** Opening Provided data block **

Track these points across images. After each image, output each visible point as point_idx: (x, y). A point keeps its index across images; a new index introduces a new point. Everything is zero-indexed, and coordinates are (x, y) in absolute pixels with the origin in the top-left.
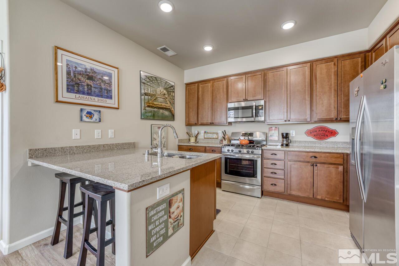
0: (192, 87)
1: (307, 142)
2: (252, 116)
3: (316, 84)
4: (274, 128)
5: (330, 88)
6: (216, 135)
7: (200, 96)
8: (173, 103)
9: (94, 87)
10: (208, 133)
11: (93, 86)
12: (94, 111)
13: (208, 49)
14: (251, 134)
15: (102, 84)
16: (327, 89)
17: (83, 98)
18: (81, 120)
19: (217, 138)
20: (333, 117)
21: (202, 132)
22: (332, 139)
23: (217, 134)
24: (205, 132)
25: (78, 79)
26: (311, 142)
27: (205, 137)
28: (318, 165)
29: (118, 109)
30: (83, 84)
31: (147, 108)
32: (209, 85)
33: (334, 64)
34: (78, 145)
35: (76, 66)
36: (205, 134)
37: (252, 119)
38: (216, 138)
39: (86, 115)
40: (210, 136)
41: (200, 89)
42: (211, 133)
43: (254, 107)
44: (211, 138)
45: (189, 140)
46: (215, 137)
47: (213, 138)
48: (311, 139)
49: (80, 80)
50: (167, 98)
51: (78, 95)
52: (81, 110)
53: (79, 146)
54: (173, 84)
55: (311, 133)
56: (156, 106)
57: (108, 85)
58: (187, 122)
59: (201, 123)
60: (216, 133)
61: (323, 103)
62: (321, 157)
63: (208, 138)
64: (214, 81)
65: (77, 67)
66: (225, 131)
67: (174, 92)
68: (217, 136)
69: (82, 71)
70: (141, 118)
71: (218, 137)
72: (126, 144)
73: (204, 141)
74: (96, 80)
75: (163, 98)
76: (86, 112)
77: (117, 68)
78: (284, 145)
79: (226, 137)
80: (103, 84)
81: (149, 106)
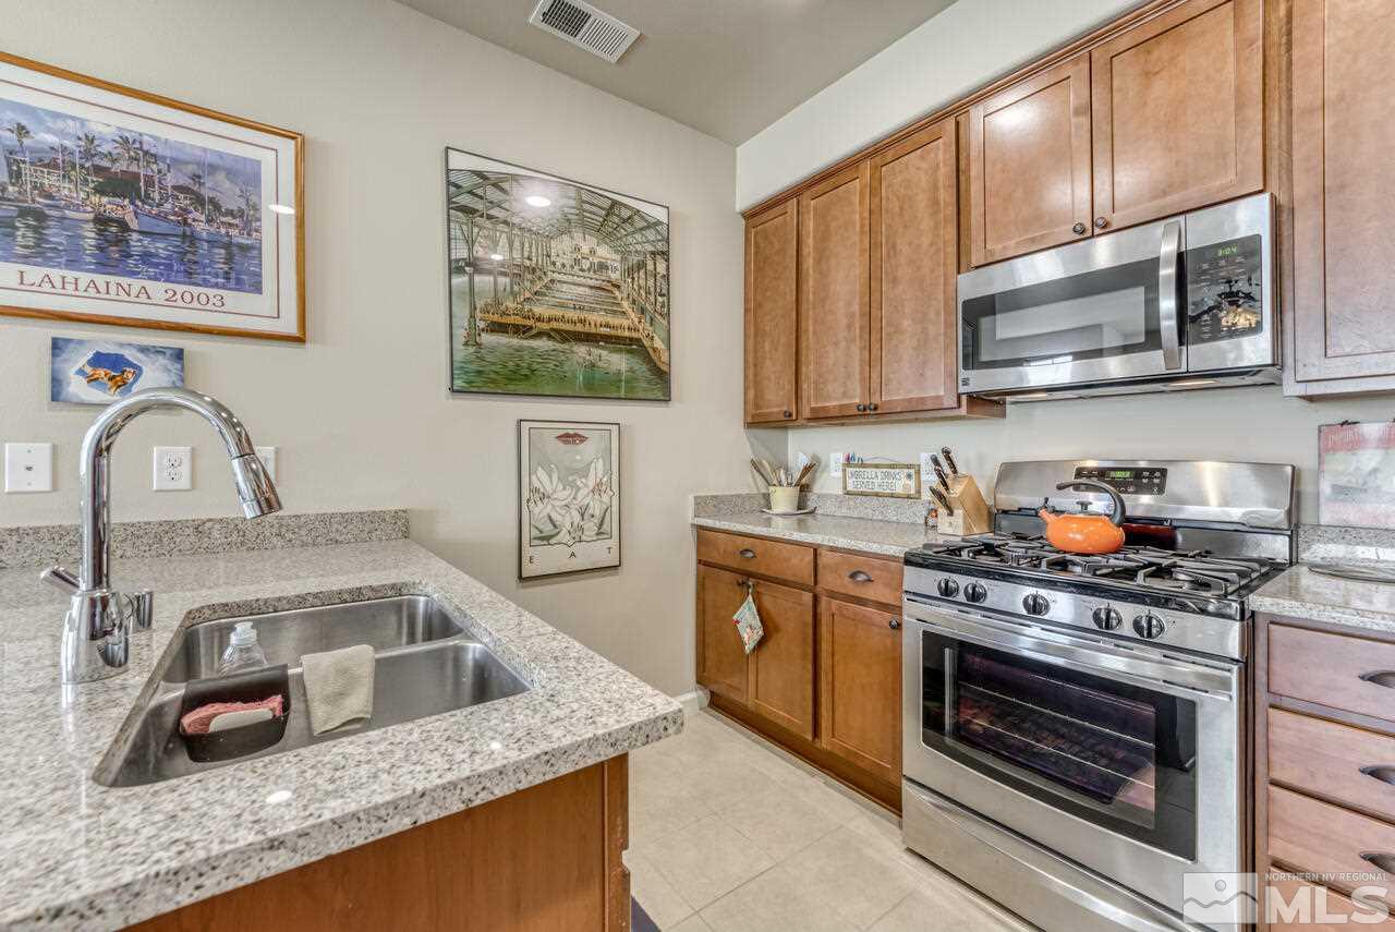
0: (773, 222)
2: (1153, 338)
4: (1372, 429)
6: (909, 476)
7: (809, 263)
9: (140, 232)
10: (863, 465)
11: (134, 225)
12: (144, 350)
14: (1150, 478)
15: (196, 215)
17: (70, 288)
18: (56, 392)
19: (913, 492)
21: (836, 459)
23: (912, 471)
24: (849, 462)
25: (35, 188)
27: (850, 488)
29: (294, 338)
30: (69, 213)
34: (24, 524)
35: (24, 123)
36: (849, 470)
37: (1154, 362)
38: (909, 497)
39: (89, 370)
40: (875, 480)
42: (877, 466)
43: (1168, 272)
44: (877, 495)
46: (899, 490)
47: (891, 496)
49: (50, 197)
50: (618, 287)
51: (34, 273)
52: (57, 346)
53: (36, 530)
54: (659, 214)
56: (545, 326)
57: (236, 221)
58: (751, 406)
59: (813, 409)
60: (911, 466)
63: (862, 494)
64: (878, 160)
65: (29, 127)
66: (947, 453)
67: (665, 255)
68: (912, 483)
69: (65, 149)
70: (452, 390)
71: (919, 492)
72: (346, 518)
73: (844, 511)
74: (156, 196)
75: (591, 287)
76: (90, 355)
77: (295, 137)
79: (957, 490)
80: (203, 218)
81: (498, 328)
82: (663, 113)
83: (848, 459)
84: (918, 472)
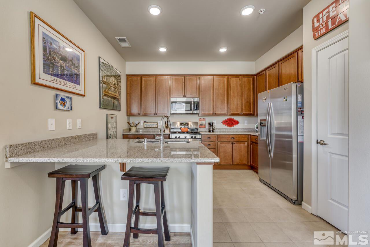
0: (135, 78)
1: (223, 128)
2: (191, 110)
3: (230, 90)
5: (238, 94)
6: (156, 124)
7: (143, 89)
8: (120, 93)
9: (66, 70)
10: (148, 123)
11: (65, 68)
12: (67, 97)
13: (163, 50)
14: (187, 124)
16: (236, 95)
17: (57, 81)
18: (56, 108)
20: (239, 112)
21: (142, 122)
22: (236, 127)
24: (145, 122)
25: (52, 57)
26: (225, 128)
27: (145, 126)
28: (235, 143)
29: (84, 96)
30: (57, 64)
31: (105, 97)
32: (153, 79)
33: (240, 79)
34: (55, 138)
35: (51, 42)
36: (145, 124)
37: (191, 112)
38: (156, 128)
39: (60, 101)
40: (150, 125)
41: (143, 82)
42: (151, 123)
43: (193, 103)
44: (150, 127)
45: (130, 129)
46: (154, 127)
47: (153, 127)
48: (225, 126)
49: (54, 60)
50: (116, 88)
51: (53, 78)
52: (57, 95)
53: (56, 139)
54: (120, 74)
55: (225, 122)
56: (110, 95)
57: (77, 69)
58: (129, 112)
59: (144, 113)
60: (156, 123)
61: (234, 103)
62: (236, 138)
63: (148, 127)
64: (157, 77)
65: (52, 43)
67: (121, 82)
69: (57, 49)
70: (100, 107)
71: (158, 127)
73: (144, 131)
74: (68, 62)
75: (114, 88)
76: (60, 98)
77: (84, 51)
78: (211, 131)
80: (73, 68)
81: (105, 95)
82: (119, 53)
83: (144, 122)
84: (158, 124)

** Closing Provided data block **

- [Problem description]: All entries should be restated word for word; no images belong in the copy.

- [Written answer]:
Track these points across images. After each image, output each visible point as point_idx: (x, y). A point keeps its index across images; a new index introduces a new point. Everything is zero-indexed, and coordinates are (x, y) in absolute pixels with the origin in the top-left.
0: (192, 87)
1: (307, 142)
2: (252, 116)
3: (316, 84)
4: (274, 128)
5: (330, 88)
6: (216, 135)
7: (200, 96)
8: (173, 103)
9: (94, 87)
10: (208, 133)
11: (93, 86)
12: (94, 111)
13: (208, 49)
14: (251, 134)
15: (102, 84)
16: (327, 89)
17: (83, 98)
18: (81, 120)
19: (217, 138)
20: (333, 117)
21: (202, 132)
22: (332, 139)
23: (217, 134)
24: (205, 132)
25: (78, 79)
26: (311, 142)
27: (205, 137)
28: (318, 165)
29: (118, 109)
30: (83, 84)
31: (147, 108)
32: (209, 85)
33: (334, 64)
34: (78, 145)
35: (76, 66)
36: (205, 134)
37: (252, 119)
38: (216, 138)
39: (86, 115)
40: (210, 136)
41: (200, 89)
42: (211, 133)
43: (254, 107)
44: (211, 138)
45: (189, 140)
46: (215, 137)
47: (213, 138)
48: (311, 139)
49: (80, 80)
50: (167, 98)
51: (78, 95)
52: (81, 110)
53: (79, 146)
54: (173, 84)
55: (311, 133)
56: (156, 106)
57: (108, 85)
58: (187, 122)
59: (201, 123)
60: (216, 133)
61: (323, 103)
62: (321, 157)
63: (208, 138)
64: (214, 81)
65: (77, 67)
66: (225, 131)
67: (174, 92)
68: (217, 136)
69: (82, 71)
70: (141, 118)
71: (218, 137)
72: (126, 144)
73: (204, 141)
74: (96, 80)
75: (163, 98)
76: (86, 112)
77: (117, 68)
78: (284, 145)
79: (226, 137)
80: (103, 84)
81: (149, 106)
0: (773, 222)
2: (1153, 338)
4: (1372, 429)
6: (909, 476)
7: (809, 263)
9: (140, 232)
10: (863, 465)
11: (134, 225)
12: (144, 350)
14: (1150, 478)
15: (196, 215)
17: (70, 288)
18: (56, 392)
19: (913, 492)
21: (836, 459)
23: (912, 471)
24: (849, 462)
25: (35, 188)
27: (850, 488)
29: (294, 338)
30: (69, 213)
34: (24, 524)
35: (24, 123)
36: (849, 470)
37: (1154, 362)
38: (909, 497)
39: (89, 370)
40: (875, 480)
42: (877, 466)
43: (1168, 272)
44: (877, 495)
46: (899, 490)
47: (891, 496)
49: (50, 197)
50: (618, 287)
51: (34, 273)
52: (57, 346)
53: (36, 530)
54: (659, 214)
56: (545, 326)
57: (236, 221)
58: (751, 406)
59: (813, 409)
60: (911, 466)
63: (862, 494)
64: (878, 160)
65: (29, 127)
66: (947, 453)
67: (665, 255)
68: (912, 483)
69: (65, 149)
70: (452, 390)
71: (919, 492)
72: (346, 518)
73: (844, 511)
74: (156, 196)
75: (591, 287)
76: (90, 355)
77: (295, 137)
79: (957, 490)
80: (203, 218)
81: (498, 328)
82: (663, 113)
83: (848, 459)
84: (918, 472)
0: (135, 78)
1: (223, 128)
2: (191, 110)
3: (230, 90)
5: (238, 94)
6: (156, 124)
7: (143, 89)
8: (120, 93)
9: (66, 70)
10: (148, 123)
11: (65, 68)
12: (67, 97)
13: (163, 50)
14: (187, 124)
16: (236, 95)
17: (57, 81)
18: (56, 108)
20: (239, 112)
21: (142, 122)
22: (236, 127)
24: (145, 122)
25: (52, 57)
26: (225, 128)
27: (145, 126)
28: (235, 143)
29: (84, 96)
30: (57, 64)
31: (105, 97)
32: (153, 79)
33: (240, 79)
34: (55, 138)
35: (51, 42)
36: (145, 124)
37: (191, 112)
38: (156, 128)
39: (60, 101)
40: (150, 125)
41: (143, 82)
42: (151, 123)
43: (193, 103)
44: (150, 127)
45: (130, 129)
46: (154, 127)
47: (153, 127)
48: (225, 126)
49: (54, 60)
50: (116, 88)
51: (53, 78)
52: (57, 95)
53: (56, 139)
54: (120, 74)
55: (225, 122)
56: (110, 95)
57: (77, 69)
58: (129, 112)
59: (144, 113)
60: (156, 123)
61: (234, 103)
62: (236, 138)
63: (148, 127)
64: (157, 77)
65: (52, 43)
67: (121, 82)
69: (57, 49)
70: (100, 107)
71: (158, 127)
73: (144, 131)
74: (68, 62)
75: (114, 88)
76: (60, 98)
77: (84, 51)
78: (211, 131)
80: (73, 68)
81: (105, 95)
82: (119, 53)
83: (144, 122)
84: (158, 124)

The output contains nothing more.